A Deep RL Approach on Task Placement and Scaling of Edge Resources for Cellular Vehicle-to-Network Service Provisioning
This addresses the challenge of efficiently provisioning real-time C-V2N services for vehicles and networks, representing an incremental improvement with a novel method for a known bottleneck.
The paper tackles the interdependent problems of service task placement and scaling of edge resources for Cellular Vehicle-to-Network (C-V2N) services, proposing a Deep Hybrid Policy Gradient (DHPG) approach that outperforms state-of-the-art solutions by guaranteeing the 99th percentile of service delay target while optimizing resource utilization.

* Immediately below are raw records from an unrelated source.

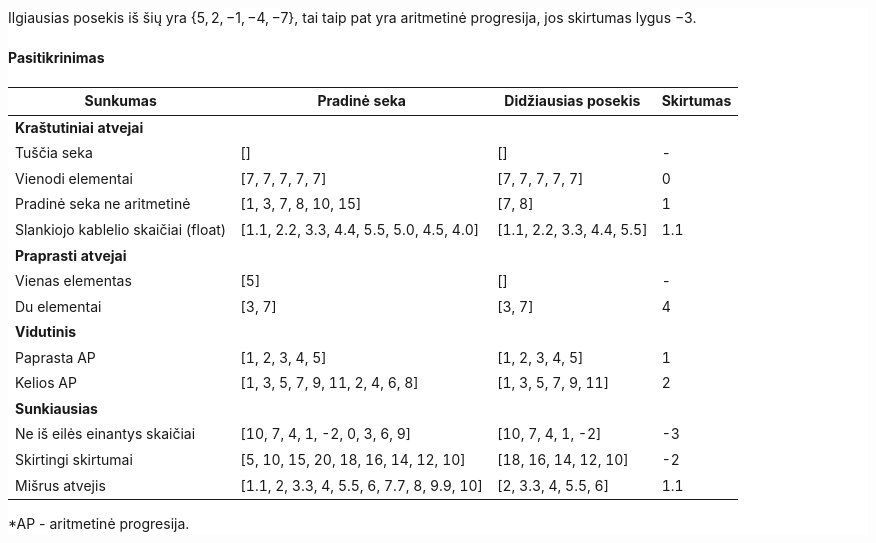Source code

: Ilgiausias posekis iš šių yra $\{5,2,−1,−4,−7\}$, tai taip pat yra aritmetinė progresija, jos skirtumas lygus $-3$.

#### Pasitikrinimas

| **Sunkumas**                        | **Pradinė seka**                            | **Didžiausias posekis**     | **Skirtumas** |
| ----------------------------------- | ------------------------------------------- | --------------------------- | ------------- |
| **Kraštutiniai atvejai**            |                                             |                             |               |
| Tuščia seka                         | \[\]                                        | \[\]                        | -             |
| Vienodi elementai                   | \[7, 7, 7, 7, 7\]                           | \[7, 7, 7, 7, 7\]           | 0             |
| Pradinė seka ne aritmetinė          | \[1, 3, 7, 8, 10, 15\]                      | \[7, 8\]                    | 1             |
| Slankiojo kablelio skaičiai (float) | \[1.1, 2.2, 3.3, 4.4, 5.5, 5.0, 4.5, 4.0\]  | \[1.1, 2.2, 3.3, 4.4, 5.5\] | 1.1           |
| **Praprasti atvejai**               |                                             |                             |               |
| Vienas elementas                    | \[5\]                                       | \[\]                        | -             |
| Du elementai                        | \[3, 7\]                                    | \[3, 7\]                    | 4             |
| **Vidutinis**                       |                                             |                             |               |
| Paprasta AP                         | \[1, 2, 3, 4, 5\]                           | \[1, 2, 3, 4, 5\]           | 1             |
| Kelios AP                           | \[1, 3, 5, 7, 9, 11, 2, 4, 6, 8\]           | \[1, 3, 5, 7, 9, 11\]       | 2             |
| **Sunkiausias**                     |                                             |                             |               |
| Ne iš eilės einantys skaičiai       | \[10, 7, 4, 1, -2, 0, 3, 6, 9\]             | \[10, 7, 4, 1, -2\]         | -3            |
| Skirtingi skirtumai                 | \[5, 10, 15, 20, 18, 16, 14, 12, 10\]       | \[18, 16, 14, 12, 10\]      | -2            |
| Mišrus atvejis                      | \[1.1, 2, 3.3, 4, 5.5, 6, 7.7, 8, 9.9, 10\] | \[2, 3.3, 4, 5.5, 6\]       | 1.1           |

*AP - aritmetinė progresija.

Cellular Vehicle-to-Everything (C-V2X) is currently at the forefront of the digital transformation of our society. By enabling vehicles to communicate with each other and with the traffic environment using cellular networks, we redefine transportation, improving road safety and transportation services, increasing efficiency of vehicular traffic flows, and reducing environmental impact. To effectively facilitate the provisioning of Cellular Vehicular-to-Network (C-V2N) services, we tackle the interdependent problems of service task placement and scaling of edge resources. Specifically, we formulate the joint problem and prove that it is not computationally tractable. To address its complexity we propose Deep Hybrid Policy Gradient (DHPG), a new Deep Reinforcement Learning (DRL) approach that operates in hybrid action spaces, enabling holistic decision-making and enhancing overall performance. We evaluated the performance of DHPG using simulations with a real-world C-V2N traffic dataset, comparing it to several state-of-the-art (SoA) solutions. DHPG outperforms these solutions, guaranteeing the $99^{th}$ percentile of C-V2N service delay target, while simultaneously optimizing the utilization of computing resources. Finally, time complexity analysis is conducted to verify that the proposed approach can support real-time C-V2N services.